Task goal » When copying the listing below, skip every picture and repeat exactly the lines from the first one through the line that contains "in 55 de cazuri".

Supplied material »
--

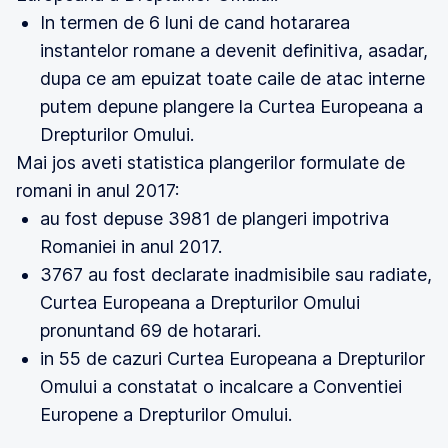
In termen de 6 luni de cand hotararea
instantelor romane a devenit definitiva, asadar,
dupa ce am epuizat toate caile de atac interne
putem depune plangere la Curtea Europeana a
Drepturilor Omului.
Mai jos aveti statistica plangerilor formulate de
romani in anul 2017:
au fost depuse 3981 de plangeri impotriva
Romaniei in anul 2017.
3767 au fost declarate inadmisibile sau radiate,
Curtea Europeana a Drepturilor Omului
pronuntand 69 de hotarari.
in 55 de cazuri Curtea Europeana a Drepturilor
Omului a constatat o incalcare a Conventiei
Europene a Drepturilor Omului.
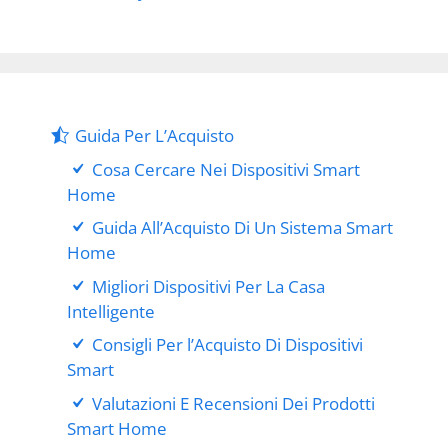
Guida Per L’Acquisto
Cosa Cercare Nei Dispositivi Smart
Home
Guida All’Acquisto Di Un Sistema Smart
Home
Migliori Dispositivi Per La Casa
Intelligente
Consigli Per l’Acquisto Di Dispositivi
Smart
Valutazioni E Recensioni Dei Prodotti
Smart Home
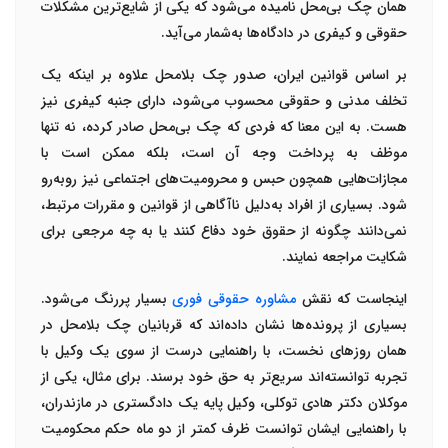
همان چک بی‌محل نامیده می‌شود که یکی از شایع‌ترین مشکلات
حقوقی و کیفری در دادگاه‌ها به‌شمار می‌آید
.
بر اساس قوانین ایران، صدور چک بلامحل علاوه بر اینکه یک
تخلف مدنی و حقوقی محسوب می‌شود، دارای جنبه کیفری نیز
هست. به این معنا که فردی که چک بی‌محل صادر کرده، نه تنها
موظف به پرداخت وجه آن است، بلکه ممکن است با
مجازات‌هایی همچون حبس و محرومیت‌های اجتماعی نیز روبه‌رو
شود. بسیاری از افراد به‌دلیل ناآگاهی از قوانین و مقررات مرتبط،
نمی‌دانند چگونه از حقوق خود دفاع کنند یا به چه مرجعی برای
شکایت مراجعه نمایند
.
اینجاست که نقش
مشاوره حقوقی فوری
بسیار پررنگ می‌شود.
بسیاری از پرونده‌ها نشان داده‌اند که قربانیان چک بلامحل در
همان روزهای نخست، با راهنمایی درست از سوی یک
وکیل با
تجربه
توانسته‌اند سریع‌تر به حق خود برسند. برای مثال، یکی از
موکلان
دکتر هادی توکلی
، وکیل پایه یک دادگستری در مازندران،
با راهنمایی ایشان توانست ظرف کمتر از دو ماه حکم محکومیت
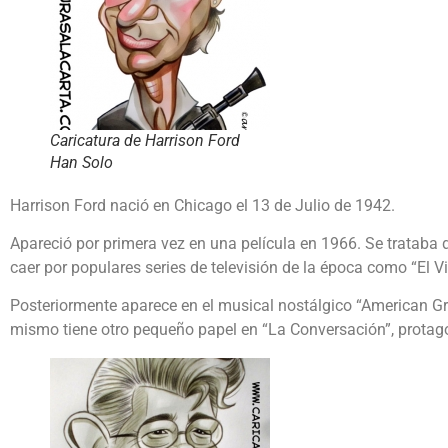
Caricatura de Harrison Ford
Han Solo
Harrison Ford nació en Chicago el 13 de Julio de 1942.
Apareció por primera vez en una película en 1966. Se trataba 
caer por populares series de televisión de la época como “El Vi
Posteriormente aparece en el musical nostálgico “American Gra
mismo tiene otro pequeño papel en “La Conversación”, prota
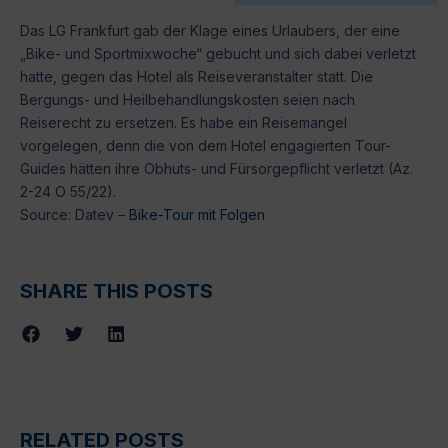
Das LG Frankfurt gab der Klage eines Urlaubers, der eine
„Bike- und Sportmixwoche“ gebucht und sich dabei verletzt
hatte, gegen das Hotel als Reiseveranstalter statt. Die
Bergungs- und Heilbehandlungskosten seien nach
Reiserecht zu ersetzen. Es habe ein Reisemangel
vorgelegen, denn die von dem Hotel engagierten Tour-
Guides hätten ihre Obhuts- und Fürsorgepflicht verletzt (Az.
2-24 O 55/22).
Source: Datev –
Bike-Tour mit Folgen
SHARE THIS POSTS
RELATED POSTS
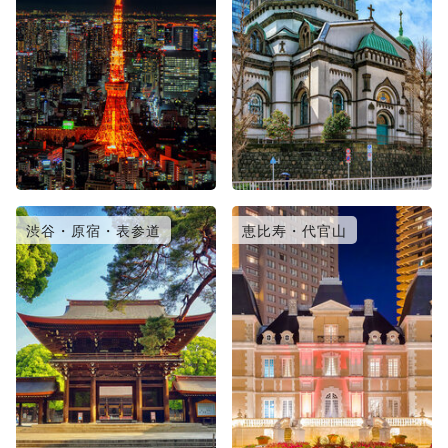
渋谷・原宿・表参道
恵比寿・代官山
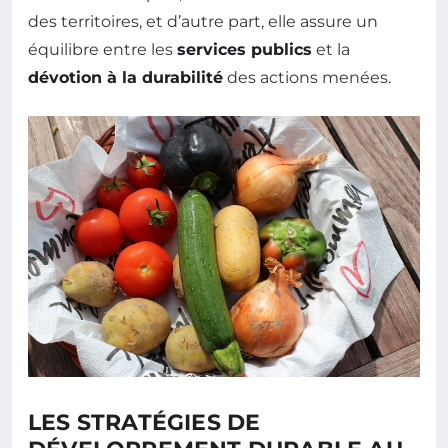
des territoires, et d’autre part, elle assure un
équilibre entre les
services publics
et la
dévotion à la durabilité
des actions menées.
LES STRATÉGIES DE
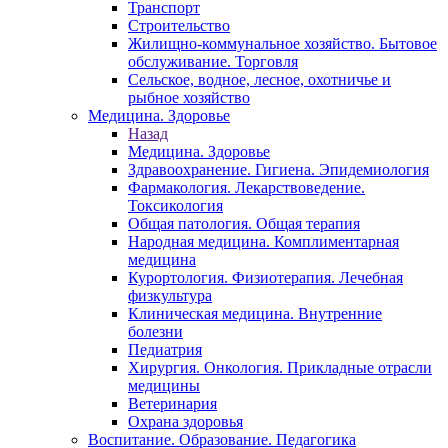
Транспорт
Строительство
Жилищно-коммунальное хозяйство. Бытовое
обслуживание. Торговля
Сельское, водное, лесное, охотничье и
рыбное хозяйство
Медицина. Здоровье
Назад
Медицина. Здоровье
Здравоохранение. Гигиена. Эпидемиология
Фармакология. Лекарствоведение.
Токсикология
Общая патология. Общая терапия
Народная медицина. Комплиментарная
медицина
Курортология. Физиотерапия. Лечебная
физкультура
Клиническая медицина. Внутренние
болезни
Педиатрия
Хирургия. Онкология. Прикладные отрасли
медицины
Ветеринария
Охрана здоровья
Воспитание. Образование. Педагогика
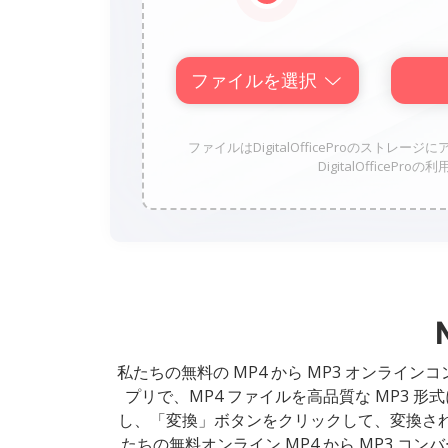
ファイルを選択
ファイルはDigitalOfficeProのス
DigitalOffice
私たちの無料の MP4 から MP3 オンライ
プリで、MP4 ファイルを高品質な MP3
し、「変換」ボタンをクリックして、変換さ
たちの無料オンライン MP4 から MP3 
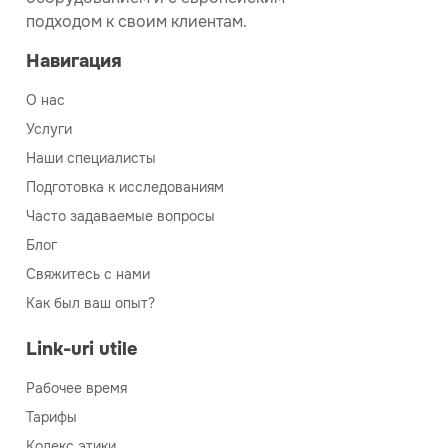
подходом к своим клиентам.
Навигация
О нас
Услуги
Наши специалисты
Подготовка к исследованиям
Часто задаваемые вопросы
Блог
Свяжитесь с нами
Как был ваш опыт?
Link-uri utile
Рабочее время
Тарифы
Кодекс этики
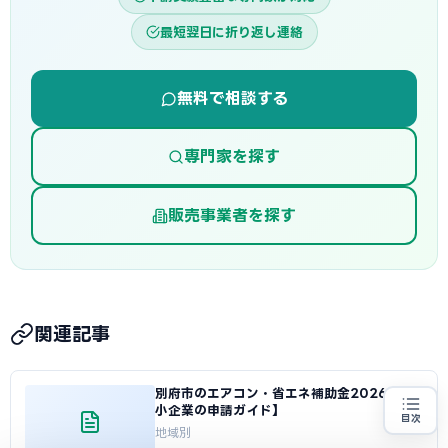
最短翌日に折り返し連絡
無料で相談する
専門家を探す
販売事業者を探す
関連記事
別府市のエアコン・省エネ補助金2026【中
小企業の申請ガイド】
目次
地域別
省エネ設備の導入をお考えの方
地域・業種から選べる
専門家に無料相談する
お近くの専門家を探す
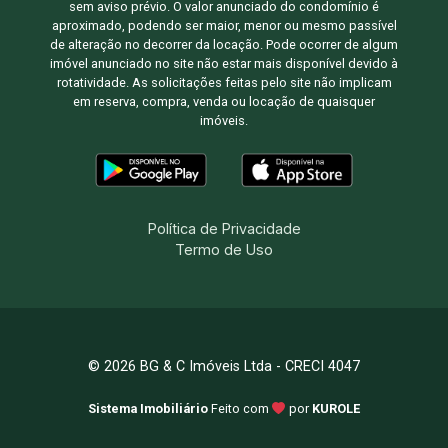
sem aviso prévio. O valor anunciado do condomínio é
aproximado, podendo ser maior, menor ou mesmo passível
de alteração no decorrer da locação. Pode ocorrer de algum
imóvel anunciado no site não estar mais disponível devido à
rotatividade. As solicitações feitas pelo site não implicam
em reserva, compra, venda ou locação de quaisquer
imóveis.
Política de Privacidade
Termo de Uso
© 2026 BG & C Imóveis Ltda - CRECI 4047
Sistema Imobiliário
Feito com
por
KUROLE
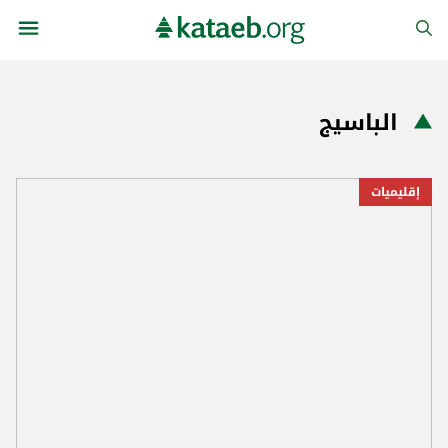
الباسيج
إقليميات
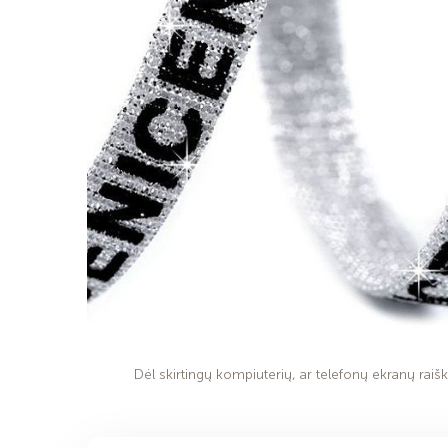
Dėl skirtingų kompiuterių, ar telefonų ekranų raiško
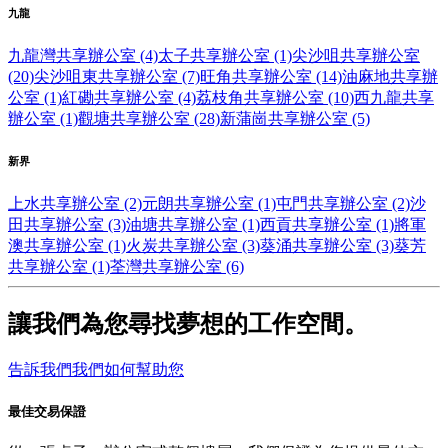
九龍
九龍灣共享辦公室 (4)
太子共享辦公室 (1)
尖沙咀共享辦公室
(20)
尖沙咀東共享辦公室 (7)
旺角共享辦公室 (14)
油麻地共享辦
公室 (1)
紅磡共享辦公室 (4)
荔枝角共享辦公室 (10)
西九龍共享
辦公室 (1)
觀塘共享辦公室 (28)
新蒲崗共享辦公室 (5)
新界
上水共享辦公室 (2)
元朗共享辦公室 (1)
屯門共享辦公室 (2)
沙
田共享辦公室 (3)
油塘共享辦公室 (1)
西貢共享辦公室 (1)
將軍
澳共享辦公室 (1)
火炭共享辦公室 (3)
葵涌共享辦公室 (3)
葵芳
共享辦公室 (1)
荃灣共享辦公室 (6)
讓我們為您尋找夢想的工作空間。
告訴我們我們如何幫助您
最佳交易保證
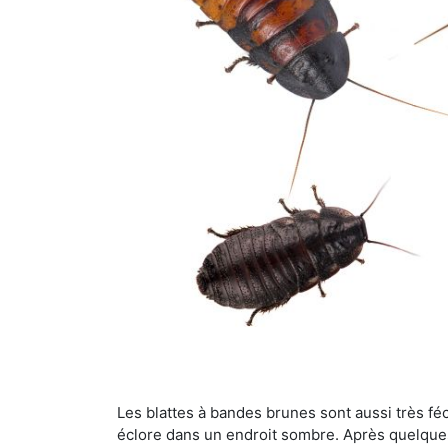
Les blattes à bandes brunes sont aussi très féc
éclore dans un endroit sombre. Après quelque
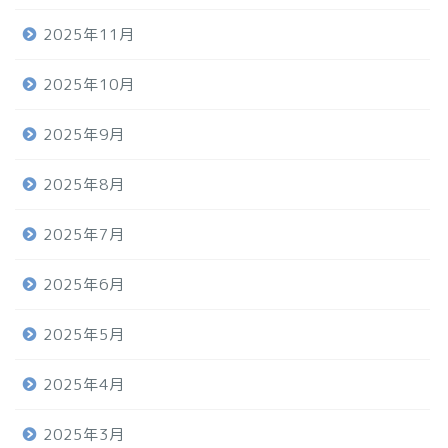
2025年11月
2025年10月
2025年9月
2025年8月
2025年7月
2025年6月
2025年5月
2025年4月
2025年3月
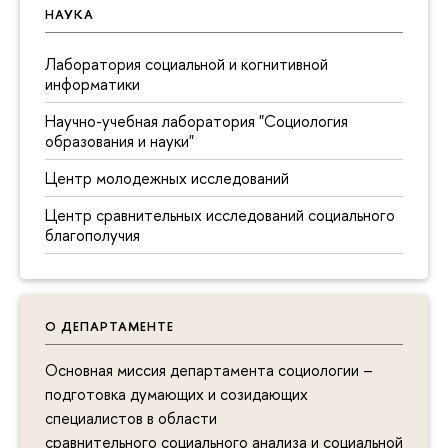
НАУКА
Лаборатория социальной и когнитивной
информатики
Научно-учебная лаборатория "Социология
образования и науки"
Центр молодежных исследований
Центр сравнительных исследований социального
благополучия
О ДЕПАРТАМЕНТЕ
Основная миссия департамента социологии –
подготовка думающих и созидающих
специалистов в области
сравнительного социального анализа и социальной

--

Response area »
In termen de 6 luni de cand hotararea
instantelor romane a devenit definitiva, asadar,
dupa ce am epuizat toate caile de atac interne
putem depune plangere la Curtea Europeana a
Drepturilor Omului.
Mai jos aveti statistica plangerilor formulate de
romani in anul 2017:
au fost depuse 3981 de plangeri impotriva
Romaniei in anul 2017.
3767 au fost declarate inadmisibile sau radiate,
Curtea Europeana a Drepturilor Omului
pronuntand 69 de hotarari.
in 55 de cazuri Curtea Europeana a Drepturilor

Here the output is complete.